Israel's immediate concern is that Russia will proceed with the sale of the S-300 anti-aircraft missile system to Iran, which would help it defend its nuclear installations from aerial attack. Israel, like the US, believes that Iran's nuclear program is aimed at developing a bomb, and Israeli leaders have refused to rule out the possibility of a pre-emptive strike aimed at derailing Iran's nuclear aspirations. Israel recently conducted a major aerial exercise over the eastern Mediterranean and Greece that was widely viewed as a rehearsal for a possible strike against Iran's nuclear installations. But with the US and Europe resorting to diplomatic pressure in the form of sanctions to deter Iran, Israel is loathe to anger Russia, which until now has opposed harsher sanctions on Tehran. Israel's relations with Georgia have been close, partly because there is a large Georgian xxxish community in Israel. In recent years, ties have also taken on a military dimension, with military industries in Israel supplying Georgia with some US$200 million worth of equipment since 2000. This has included remotely piloted planes, rockets, night-vision equipment, other electronic systems and training by former senior Israeli officers.

"Israel should be proud of its military, which trained Georgian soldiers," Georgian Minister Temur Yakobashvili told Israel's Army Radio in Hebrew shortly after the fighting erupted. Israel is not a major supplier of arms to Georgia, with the US and France supplying Tbilisi with most of its weaponry. But the arms transfers have attracted media attention partly because of the role played by some high-profile Israeli figures, including former Tel Aviv mayor Roni Milo, who conducted business in Georgia on behalf of Israel Military Industries. According to media reports, Brigadier General Gal Hirsch, a senior commander in the 2006 Lebanon war who resigned after the release of a highly critical report on the way the war was conducted, served as an adviser to Georgian security forces. Further attention was drawn to the Israel-Georgia arms trade earlier this year when a Russian jet shot down an Israeli-made drone being operated by the Georgians.

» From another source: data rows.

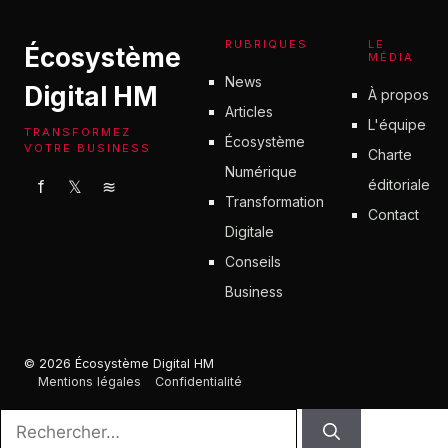
RUBRIQUES
LE
Écosystème
MÉDIA
News
Digital HM
À propos
Articles
L'équipe
TRANSFORMEZ
Écosystème
VOTRE BUSINESS
Charte
Numérique
éditoriale
f
𝕏
≋
Transformation
Contact
Digitale
Conseils
Business
© 2026 Écosystème Digital HM
Mentions légales
Confidentialité
Rechercher :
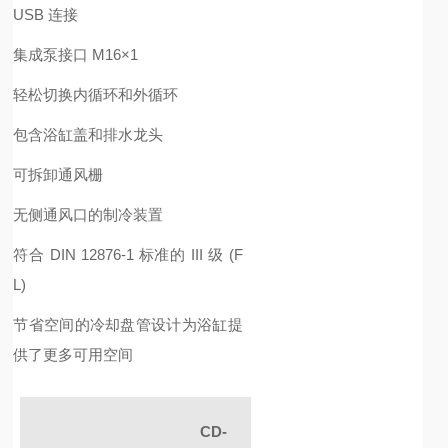
USB 连接
集成泵接口 M16×1
轻松切换内循环和外循环
包含浴缸盖和排水龙头
可拆卸通风栅
无侧通风口的制冷装置
符合 DIN 12876-1 标准的 III 级 (F
L)
节省空间的冷却盘管设计为浴缸提
供了更多可用空间
CD-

Even though weapons transfers were modest in scope, Russian diplomats began increasingly relaying to Israel their annoyance over its military aid to Georgia, including the special forces training provided by security experts. Israel decided about a year ago to limit military exports to defensive equipment and training. New contracts weren't approved as the arms sales were scaled back. Georgia's request for 200 advanced Israeli-made Merkava tanks, for example, was turned down. There were reports in Israel that the sale of the tanks didn't go through because of a disagreement over the commission that was to be paid as part of the deal. But Amos Yaron, the former director general of the Defense Ministry, insisted it had to do with "security-diplomatic considerations" - a clear reference to the sensitivity of the arms sales to Georgia. Israel, Yaron added, didn't want "to harm Russian interests too much". Asked about the motivation to initially engage in the sale of weaponry to Georgia despite concerns it might anger Russia, Yaron replied: "We did see that there was potential for a conflagration in the region but Georgia is a friendly state, it's supported by the US, and so it was difficult to refuse."